OpenAI finally introduced the ChatGPT moment for AI agents with its new AI agent ‘Operator’. The agent can perform tasks on the web without human intervention based on users’ instructions. Notably, the focus of every enterprise and startup is on AI agents capable of performing tasks independently. Indian founders are no exception as they advance into the next phase of AI agents, now powered by voice capabilities.
The Rise of AI Voice Agents
Moving from text-based interaction to using voice to activate tasks and agents to run them is a trend that AI startups in India are actively pursuing.
Sudarshan Kamath, founder of smallest ai, which builds text-to-speech models and voice agents, shared his views on voice agents. The company’s journey into voice AI began with the realisation that everyone has a very different voice that they like. To address this, smallest.ai introduced voice cloning, which allows users to create customised voices with reference audio.
Smallest.ai’s focus on AI agents is rooted in their potential to handle complex tasks in real time. “There are companies who are moving away from IVR-based systems to voice bot-based systems, and these voice bot-based systems are smarter, more interactive, and more realistic,” Kamath said while interacting with AIM.
He explained the use case of these voice agents in content creation, such as companies producing product videos or marketing campaigns. “Or, it could be individuals who are influencers or social media accounts who are basically trying to create content on Instagram, YouTube,” he added.
Why Voice?

Kamath highlighted how large enterprises, including publicly listed ones, are increasingly exploring voice-based workflows. “This shift has happened because generative AI has made these voices much more realistic while maintaining very low latencies,” he said.
Kamath also believes that voice-based solutions offer a high return on investment (ROI) and significantly enhance engagement and user experience. “So, investors are fairly bullish about the voice as the market itself is going to grow.”
Bengaluru-based conversational AI and voice automation startup Gnani.ai claims to currently handle 30,000 concurrent conversations and a few million voice AI conversations daily. Their voice-first SLMs for Indian enterprises are trained on millions of audio hours and billions of Indic language conversations.
“Indian AI startups are focusing on building voice agents due to the country’s diverse linguistic landscape, the rapid adoption of smartphones, and the increasing demand for seamless customer interactions across industries,” Ganesh Gopalan, co-founder and CEO of Gnani.ai, told AIM.
“The rise of vernacular voice interfaces also aligns with the push for digital inclusion in India, enabling startups to cater to a broader audience while tapping into the growing demand for localised, AI-driven solutions,” he added.
Gnani.ai caters to industries such as banking, finance, and insurance and helps them use AI-powered solutions for tasks such as customer support, lead qualification, EMI collection, and insurance renewals.
“Some focus on multilingual support with high accuracy in regional languages, while others emphasise industry-specific solutions, such as BFSI, healthcare, or retail, tailoring their AI to address niche requirements,” he said.

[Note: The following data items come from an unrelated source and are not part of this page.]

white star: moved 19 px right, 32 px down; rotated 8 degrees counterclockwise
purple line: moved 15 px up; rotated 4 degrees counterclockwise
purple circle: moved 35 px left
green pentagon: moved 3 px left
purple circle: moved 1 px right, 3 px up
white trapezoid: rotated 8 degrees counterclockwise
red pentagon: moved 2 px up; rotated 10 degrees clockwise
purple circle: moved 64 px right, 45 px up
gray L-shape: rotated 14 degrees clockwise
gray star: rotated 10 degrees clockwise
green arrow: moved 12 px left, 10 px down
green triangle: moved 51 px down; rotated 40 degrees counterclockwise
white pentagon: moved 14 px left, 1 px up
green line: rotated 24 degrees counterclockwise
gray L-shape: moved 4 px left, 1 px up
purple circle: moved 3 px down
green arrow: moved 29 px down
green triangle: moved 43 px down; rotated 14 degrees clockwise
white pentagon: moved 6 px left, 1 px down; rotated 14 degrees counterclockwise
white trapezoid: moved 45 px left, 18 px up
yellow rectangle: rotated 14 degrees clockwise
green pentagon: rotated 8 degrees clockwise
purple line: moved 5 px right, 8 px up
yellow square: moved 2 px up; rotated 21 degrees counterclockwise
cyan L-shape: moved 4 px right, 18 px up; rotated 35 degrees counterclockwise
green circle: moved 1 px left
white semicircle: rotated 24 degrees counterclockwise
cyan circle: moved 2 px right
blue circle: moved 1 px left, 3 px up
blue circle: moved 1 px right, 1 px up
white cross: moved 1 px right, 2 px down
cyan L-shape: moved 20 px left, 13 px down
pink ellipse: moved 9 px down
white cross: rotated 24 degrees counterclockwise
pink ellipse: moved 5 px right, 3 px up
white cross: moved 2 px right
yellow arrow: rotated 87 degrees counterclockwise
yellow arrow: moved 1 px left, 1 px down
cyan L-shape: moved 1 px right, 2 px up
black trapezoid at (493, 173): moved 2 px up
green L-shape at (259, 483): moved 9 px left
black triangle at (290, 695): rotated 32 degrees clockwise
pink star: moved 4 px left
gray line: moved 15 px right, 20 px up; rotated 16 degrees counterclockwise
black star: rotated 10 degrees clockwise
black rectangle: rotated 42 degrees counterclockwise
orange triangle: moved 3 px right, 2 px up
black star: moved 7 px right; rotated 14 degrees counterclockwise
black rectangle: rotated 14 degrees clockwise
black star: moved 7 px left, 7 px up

Another Bengaluru-based voice AI startup, Navana.ai, develops indigenous AI-powered speech recognition and natural language processing (NLP) solutions. Having worked with institutions such as IISc Bangalore, IIT Madras, and Bhashini on open-source data collection efforts and co-authoring academic papers. Their voice agents are integrated into applications for industries such as BFSI, agriculture and government services. Ujjivan and Bajaj Finserv are a few of their customers.
“In the last year and a half to two years, the big shift came when LLMs came around and made telephony a very viable channel to reach all of India and plug in AI to do all sorts of services,” Raoul Nanavati, co-founder and CEO of Navana ai, said during an interaction with AIM.
Nanavati believes that voice agents are gaining traction because they make digital services accessible to first-time internet users and address India’s linguistic diversity. “None of them [Google, Microsoft, AWS] worked for Indian languages at that time. Even today, most don’t work for non-major languages or low resource languages,” he emphasised.
What Next?
With voice gaining prominence as a key mode for AI agents, the focus is now probably shifting toward identifying the next trend in the field.
“After voice agents, the next trend in AI is likely to revolve around multimodal AI agents that integrate voice, text, and visual interactions for more immersive and context-aware experiences,” Gopalan said.
He believes that such systems can improve user engagement and create a more intuitive and enriched interface.
“Additionally, the focus will shift toward hyper-personalisation powered by generative AI, where conversational agents predict and adapt to user needs in real time,” he concluded.
Similarly, Praveer Kochhar, co-founder of Kogo Tech Labs, which recently unveiled universal voice assistants for automobiles, believes the agentic systems will move towards larger goal accomplishment. “This transition from task-oriented agentic flows to goal-oriented flows is the next big thing that you’ll start seeing, whether it’s in front office, back office, direct to customers, everywhere,” he told AIM.